75th Venice International Film Festival

Italy, August 29 - September 8 2018


The jury

Rita Di Santo (UK), Peter Kremski (Germany), Tina Poglajen (Slovenia), Mireia Mullor (Spain), Andrea Bosco (Italy), Silvana Silvestri (Italy)

Awarded films

Venice, the world’s oldest and most sophisticated film festival, reached the age of 75 this year in perfect shape.

The festival, attached to the Venice Biennale, had a competition section of 21 films that worked in many directions, crossing genre boundaries, mixing themes such as history, western, war, and even the musical.

Festival director Alberto Barbera with a broader, more flexible artistic direction, managed to secure some of the most significant filmmakers of the moment, picking up many titles that Cannes left behind with its “no Netflix” and “no Amazon” policy. 

Venice’s line-up included Alfonso Cuarón’s “Roma”, Paul Greengrass’ “22 July”, the Coen brothers’ “The Ballad of Buster Scruggs”, and two movies on Orson Welles, “The Other Side of the Wind” and Morgan Neville’s “They’ll Love Me When I’m Dead”, as well as Mike Leigh’s “Peterloo”, produced by Amazon Studios.

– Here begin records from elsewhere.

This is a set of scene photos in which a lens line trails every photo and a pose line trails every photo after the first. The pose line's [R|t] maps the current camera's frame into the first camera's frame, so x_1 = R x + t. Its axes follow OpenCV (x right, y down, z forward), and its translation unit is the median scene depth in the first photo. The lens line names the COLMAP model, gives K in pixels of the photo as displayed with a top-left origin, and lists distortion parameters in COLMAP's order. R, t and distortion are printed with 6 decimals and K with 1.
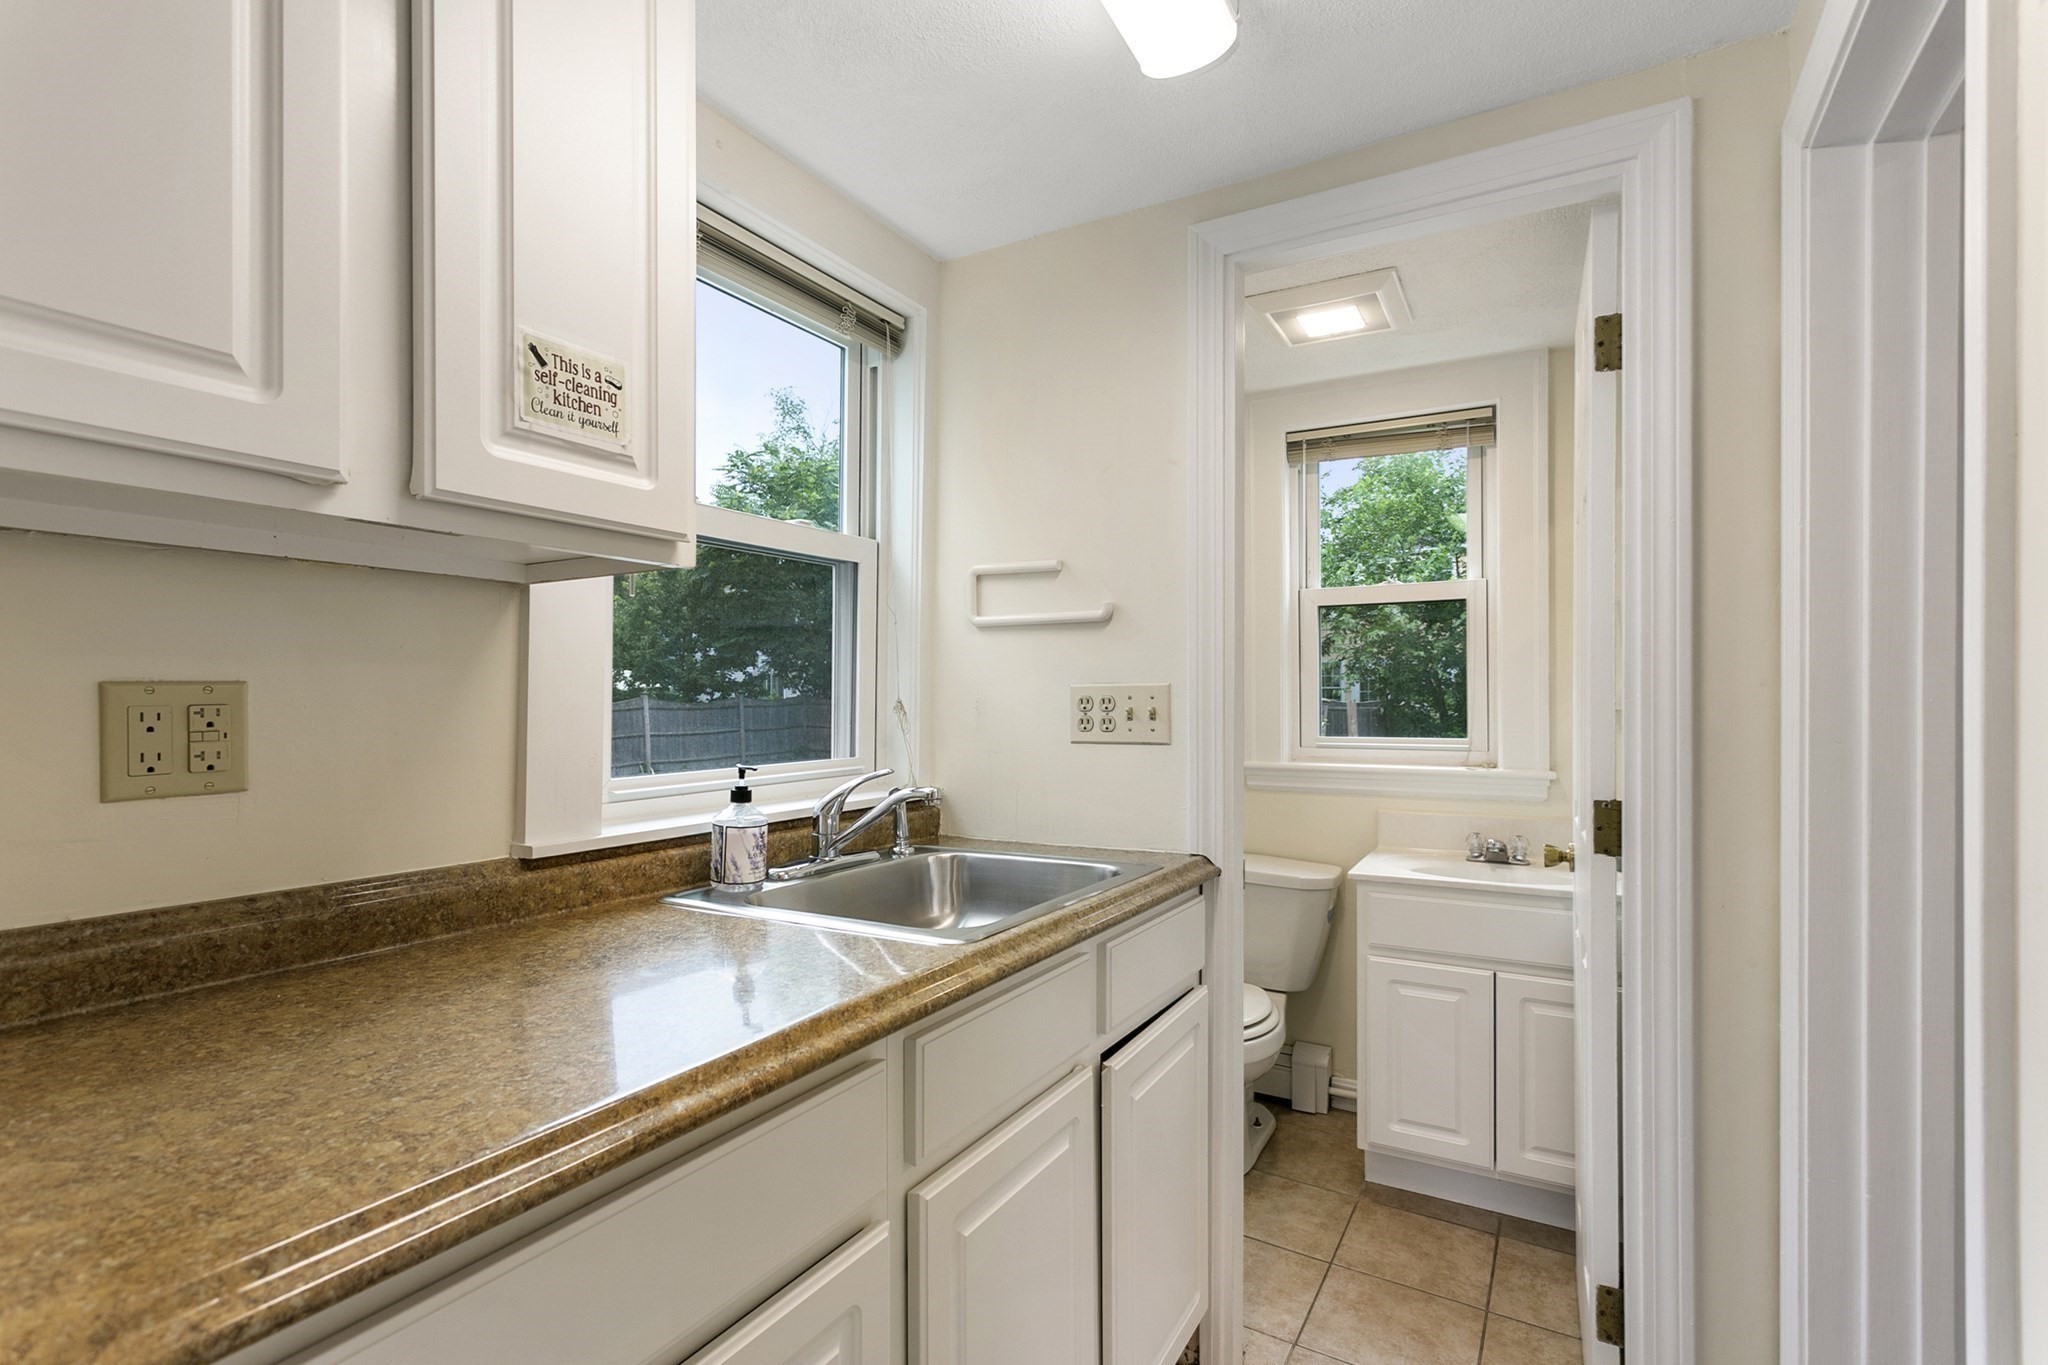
lens RADIAL K [[975.9, 0, 1014.8], [0, 975.9, 693.8], [0, 0, 1]] dist [0.004459, 0.001210]
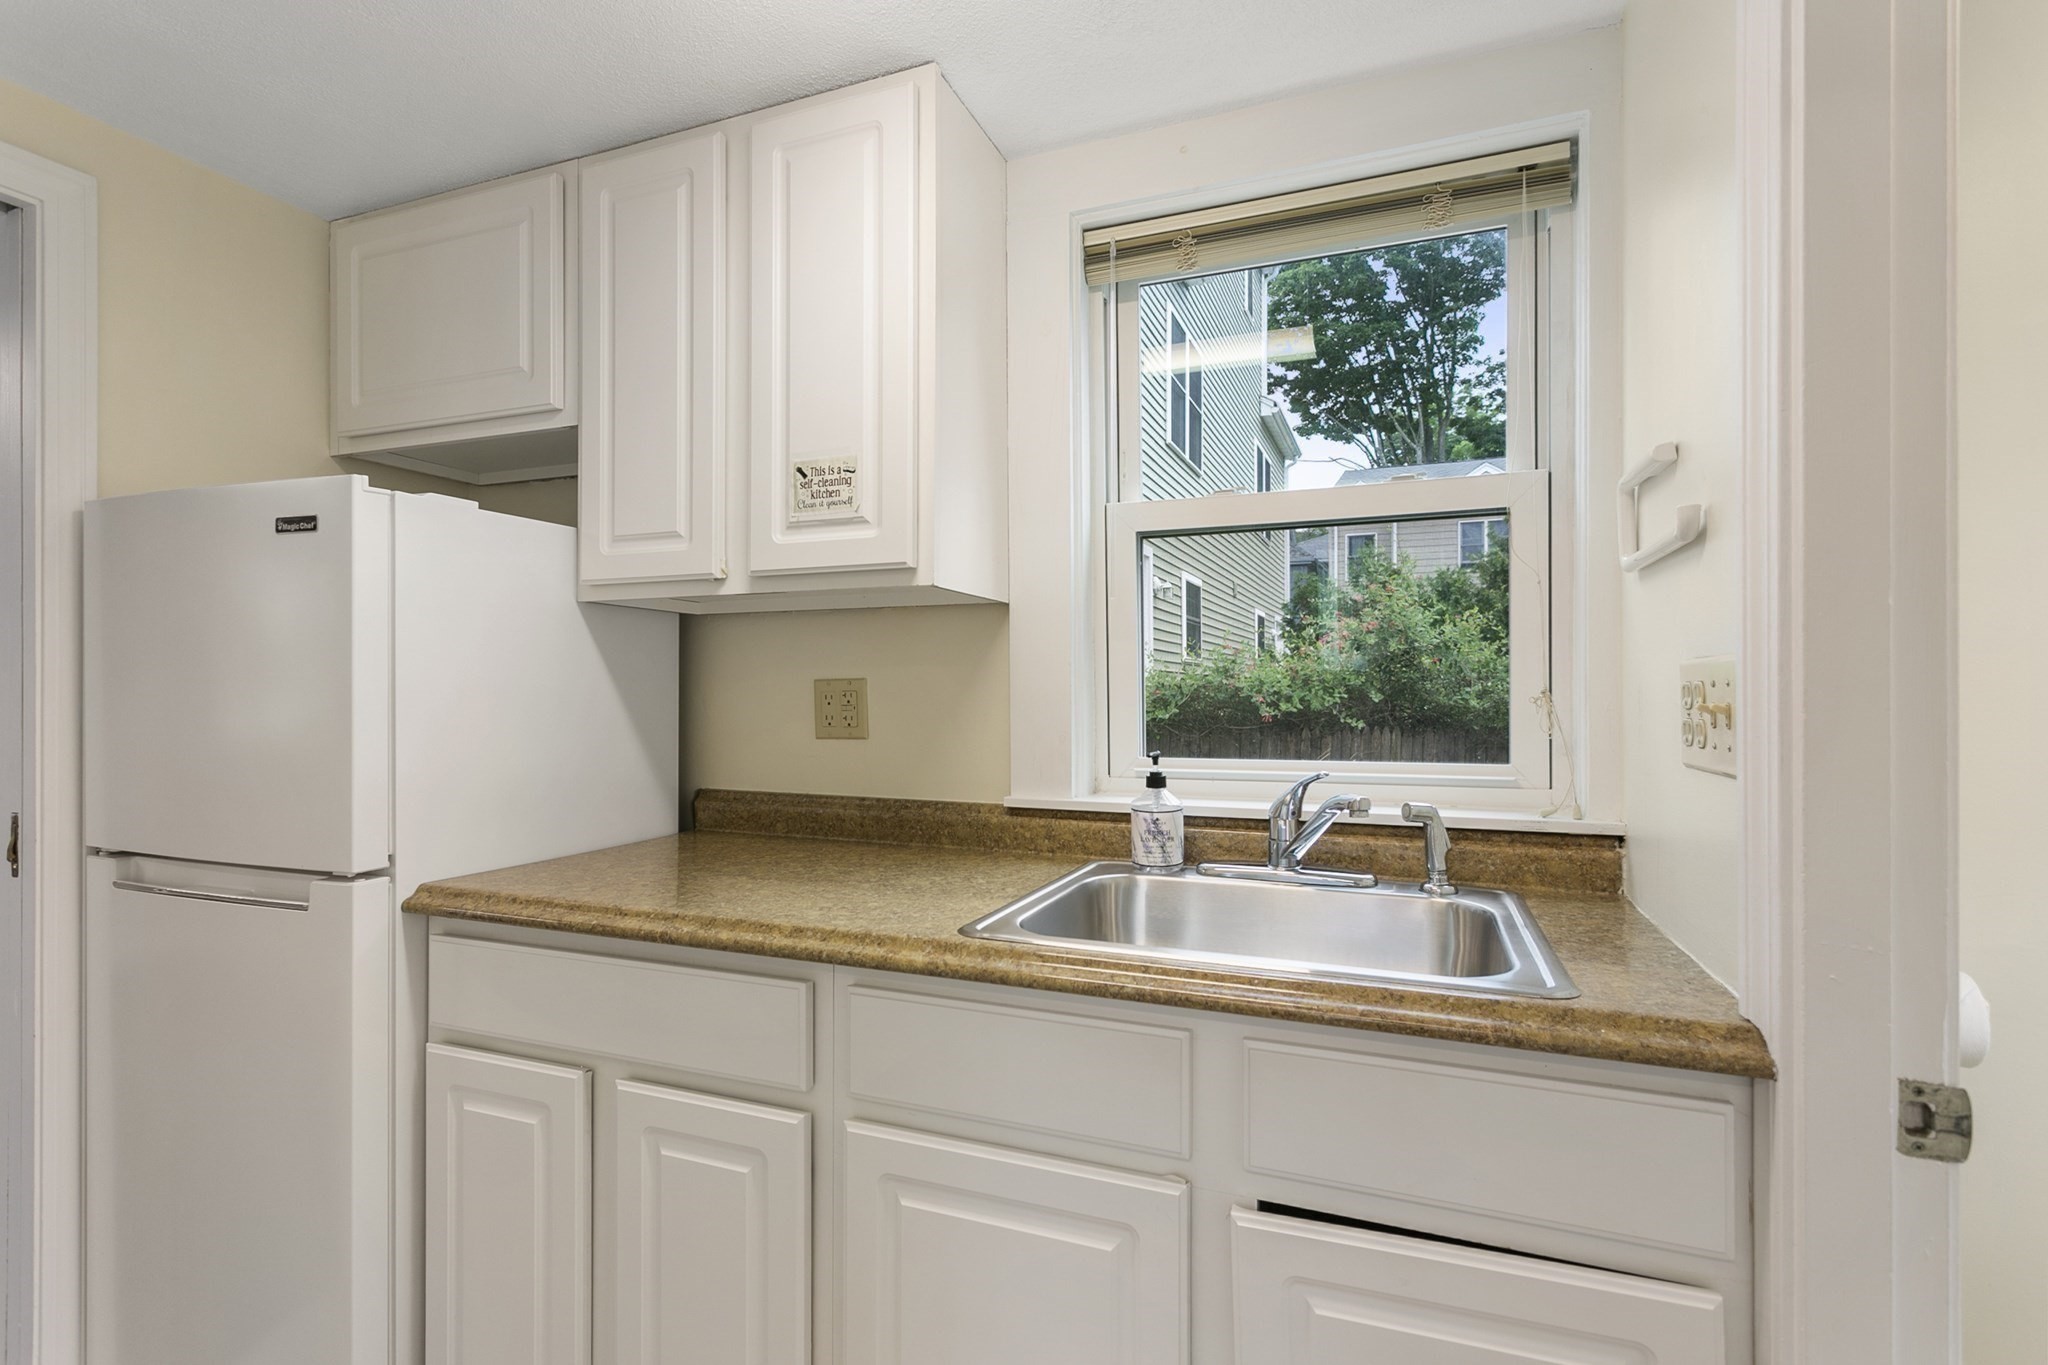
lens RADIAL K [[975.1, 0, 1017.9], [0, 975.1, 689.0], [0, 0, 1]] dist [0.001718, 0.000411]
pose [[0.146212, 0.000587, -0.989253, 0.564679], [0.006014, 0.999981, 0.001482, 0.003226], [0.989235, -0.006166, 0.146206, 0.552571]]
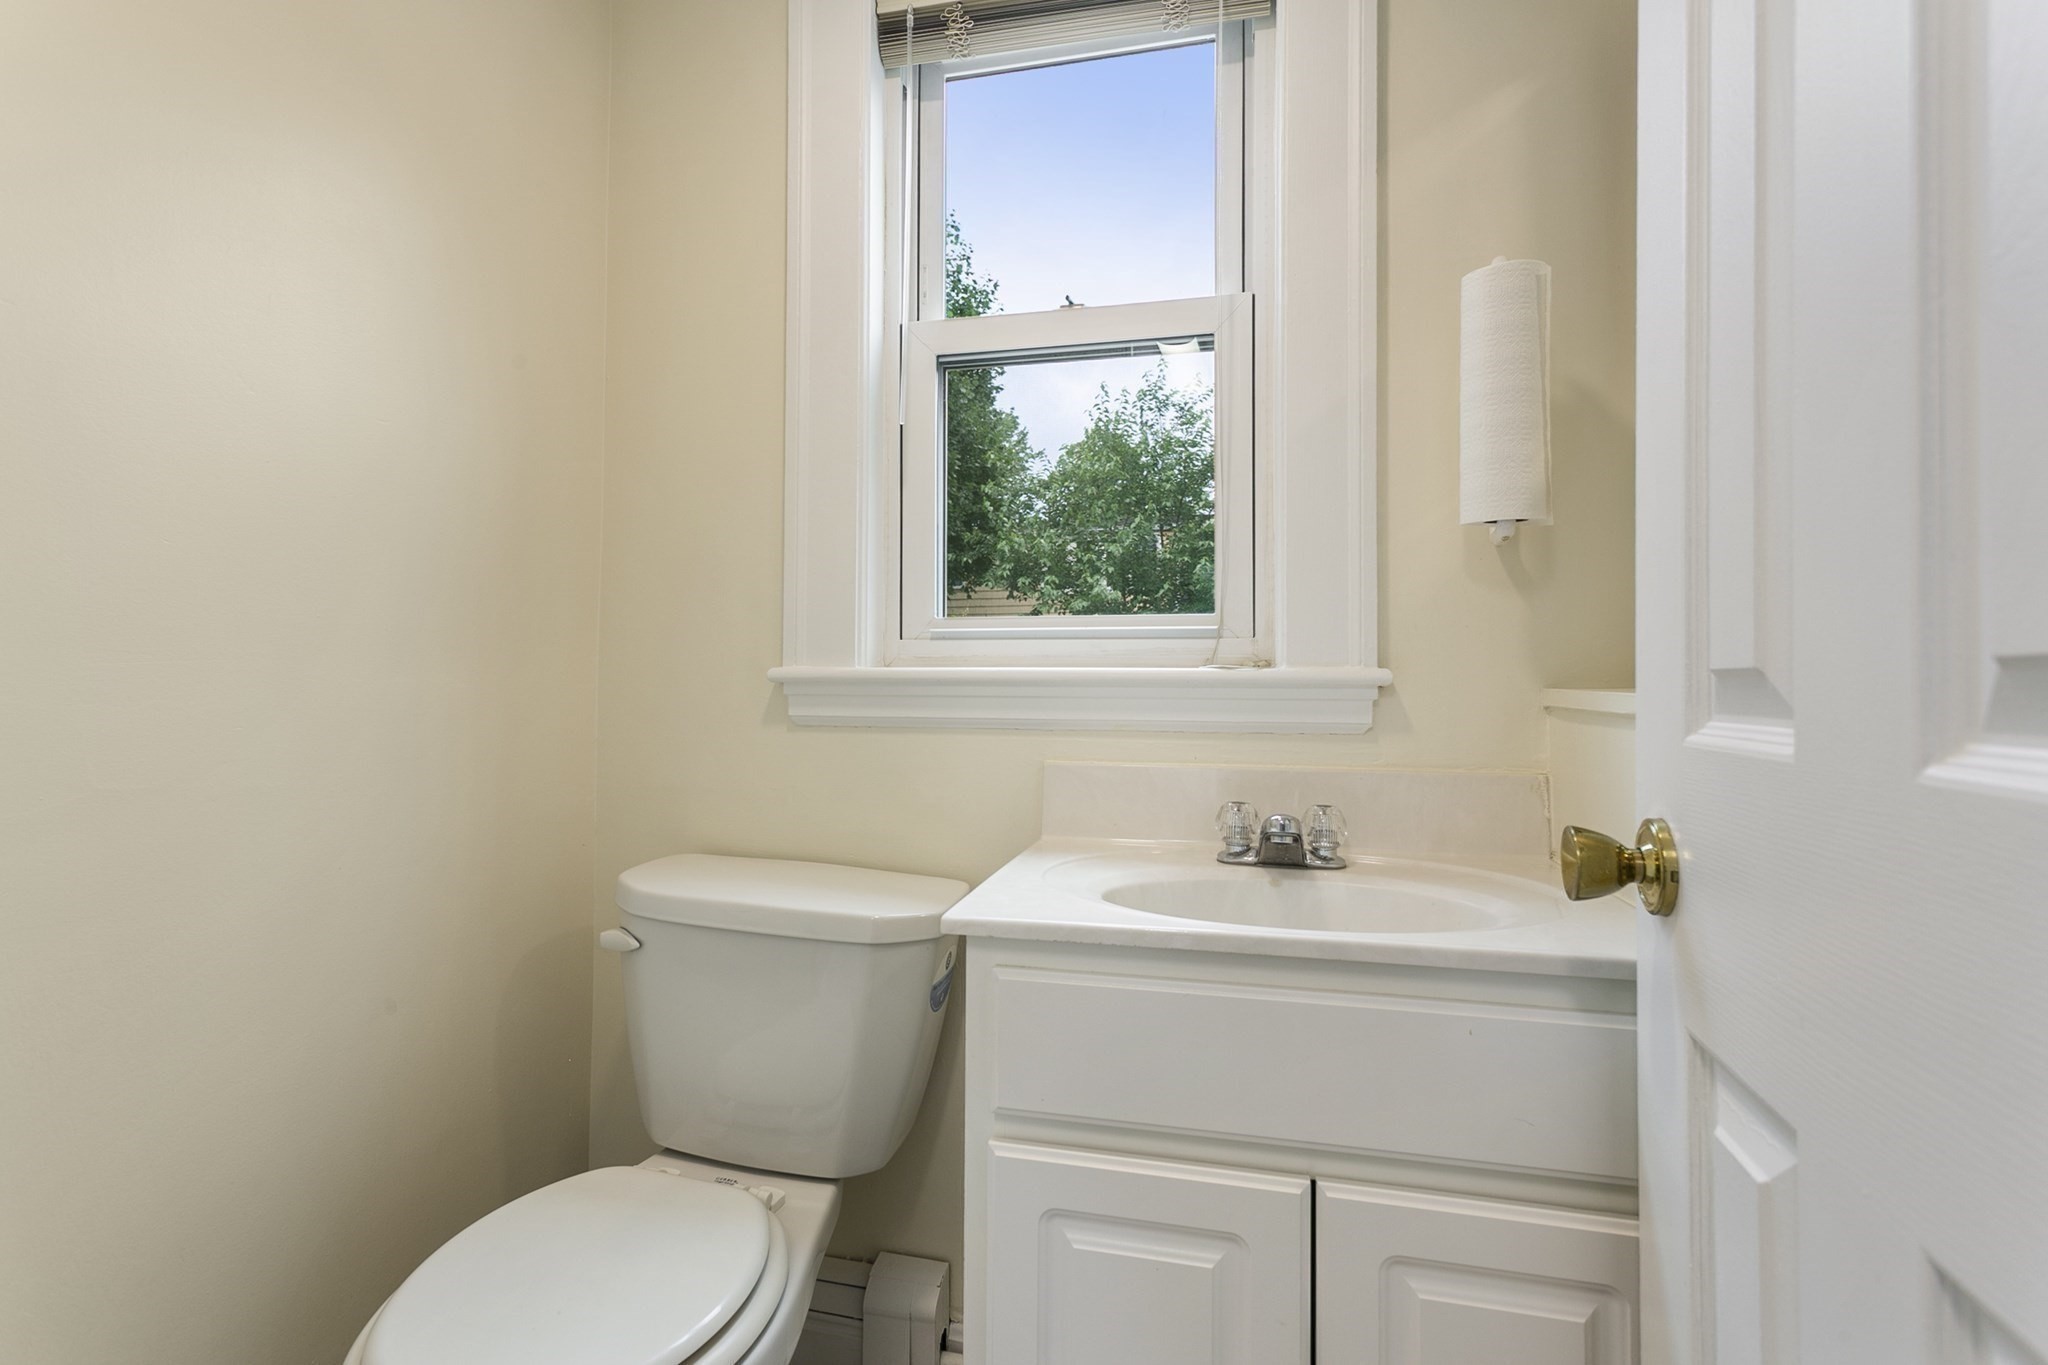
lens RADIAL K [[977.2, 0, 1016.8], [0, 977.2, 683.3], [0, 0, 1]] dist [0.003748, 0.001010]
pose [[0.960052, 0.008102, 0.279704, 0.338811], [-0.007888, 0.999967, -0.001892, 0.123100], [-0.279710, -0.000390, 0.960085, 0.818210]]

Paradoxically one of the Cannes’ outcasts won the prestigious Golden Lion. Alfonso Cuarón’s “Roma” marks the director’s return to Spanish-language filmmaking, is clearly his most personal work, showing immense respect in portraying the women who raised him. The film is good-looking throughout, finely-observed, perfectly narrated, and more than capable of moving an audience to tears. Another Netflix production by Joel and Ethan Coen won Best Screenplay for their Western “The Ballad of Buster Scruggs”. The Coens are among the most original filmmakers in the US and the film turns a familiar genre, the Western drama, into something miles away from the ordinary.

The FIPRESCI jury awarded two prizes: one to a movie in competition, László Nemes’ magnificent “Sunset” (Napszállta). Set in Budapest on the brink of World War I, Nemes’ film reveals a refined world speeding toward chaos. The direction is immaculate, making Juli Jakab clearly allegorical, a labyrinthine exploration of a world falling apart, it operates first and foremost on an imaginative level, which does not exclude the surreal; a stimulating vision, an eye-opening process.

The other FIPRESCI award went to a movie of La Settimana Della Critica “Still Recording” (Lissa Ammetsajjel) by Saeed Al Batal and Ghiath Ayoub.

Venice Film Festival has the reputation of fostering artistic rather than commercial filmmaking while still attracting major stars and directors from all over the world. It doesn’t have a film market, like Berlin, Cannes or Toronto, and provides a less chaotic, less stressful atmosphere, in wonderful surroundings where filmmakers, critics, journalists, students and the general public can gather together in a quite relaxed and informal way. Though it takes place on the Lido, many of the films are shown again in Venice itself. There are screenings in eight auditoriums, including a newly-open Sala Giardino.

The geography of festivals constantly changes. Several years ago, Venice was in crisis, narrow artistic choices were made and very few celebrities walked the red carpet. The tension grew  because of a lack of auditoriums in Venice and money to build new venues. (In fact, they tried to build a new Palazzo del Cinema but had to stop because asbestos was discovered.) The Rome Film Festival, which launched 13th years ago, was squeezing from one side and TIFF (Toronto) from the other. Venice, the oldest festival in the world, seemed as if it would sink into the Laguna. It seemed to be cursed.  Becoming weaker and weaker.

With plenty of criticisms starting before his work, Alberto Barbera returned to Venice in 2012, after a ten-year absence. But the Festival, slowly, started sailing again in good waters. This year’s edition has been extraordinary, the level of all the selections high, wonderful sunny weather, while the surprise re-opening of Hotel De Bains was an auspicious occasion for the Lido. Famous as the location for Visconti’s Death in Venice, and for hosting many guests and events of the festival, Hotel De Bains was shuttered for many years. This year the hotel has been re-opened and La Biennale di Venezia organized in it a very thoughtful exhibition on the history of the Venice Film Festival, with rare materials from the Historic Archives of the Biennale

In the 60s and 70s, Venice was the most important festival in the world.
With its very positive recent selections, showcasing some of the year’s most prestigious, Oscar-bound cinema – starting with “Birdman”, “Gravity” through to “La La Land”, “Three Billboards Outside Ebbing Missouri” and “The Shape of Water” – Venice is back to its best!